*Directive:*
Copy every line in the rows below word for word, keeping each character and punctuation mark unchanged.

━━━━━ Data for analysis ━━━━━

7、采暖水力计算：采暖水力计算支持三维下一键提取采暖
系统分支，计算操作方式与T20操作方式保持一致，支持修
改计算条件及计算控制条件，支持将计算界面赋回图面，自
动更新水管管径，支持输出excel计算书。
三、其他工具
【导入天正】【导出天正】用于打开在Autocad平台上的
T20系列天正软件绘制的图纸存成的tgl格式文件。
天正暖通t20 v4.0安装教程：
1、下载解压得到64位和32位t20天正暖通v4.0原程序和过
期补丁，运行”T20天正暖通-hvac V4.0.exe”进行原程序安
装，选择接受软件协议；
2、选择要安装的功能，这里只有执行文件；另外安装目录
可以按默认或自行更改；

━━━━━

*Reply to the task:*
7、采暖水力计算：采暖水力计算支持三维下一键提取采暖
系统分支，计算操作方式与T20操作方式保持一致，支持修
改计算条件及计算控制条件，支持将计算界面赋回图面，自
动更新水管管径，支持输出excel计算书。
三、其他工具
【导入天正】【导出天正】用于打开在Autocad平台上的
T20系列天正软件绘制的图纸存成的tgl格式文件。
天正暖通t20 v4.0安装教程：
1、下载解压得到64位和32位t20天正暖通v4.0原程序和过
期补丁，运行”T20天正暖通-hvac V4.0.exe”进行原程序安
装，选择接受软件协议；
2、选择要安装的功能，这里只有执行文件；另外安装目录
可以按默认或自行更改；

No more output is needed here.